** TASK TO CARRY OUT **
Please output the lines from the one with "Location Map" through the end of the data exactly as written, omitting all pictures.

START EXERCISE INPUTS

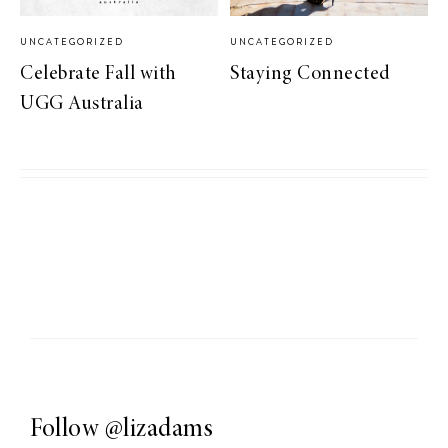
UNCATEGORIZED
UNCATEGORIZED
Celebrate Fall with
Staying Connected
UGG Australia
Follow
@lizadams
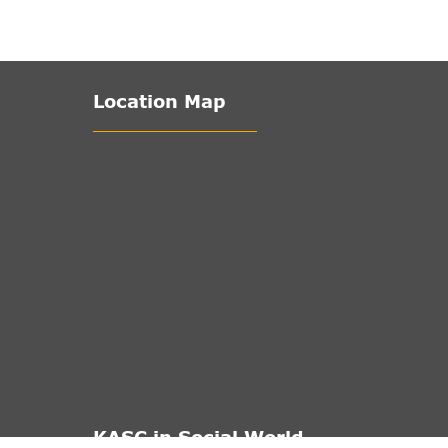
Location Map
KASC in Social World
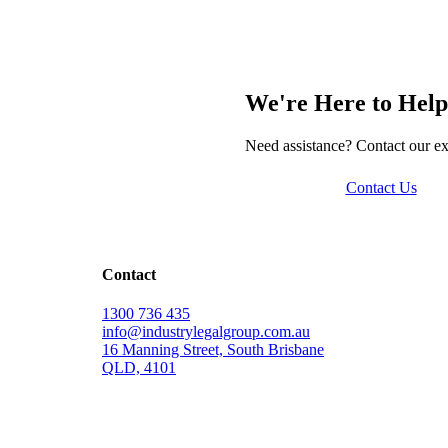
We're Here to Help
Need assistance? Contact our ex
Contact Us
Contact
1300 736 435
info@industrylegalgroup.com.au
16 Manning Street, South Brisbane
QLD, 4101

END EXERCISE INPUTS

** EXERCISE ANSWER **
Location Map
KASC in Social World
We're Here to Help
Need assistance? Contact our ex
Contact Us
Contact
1300 736 435
info@industrylegalgroup.com.au
16 Manning Street, South Brisbane
QLD, 4101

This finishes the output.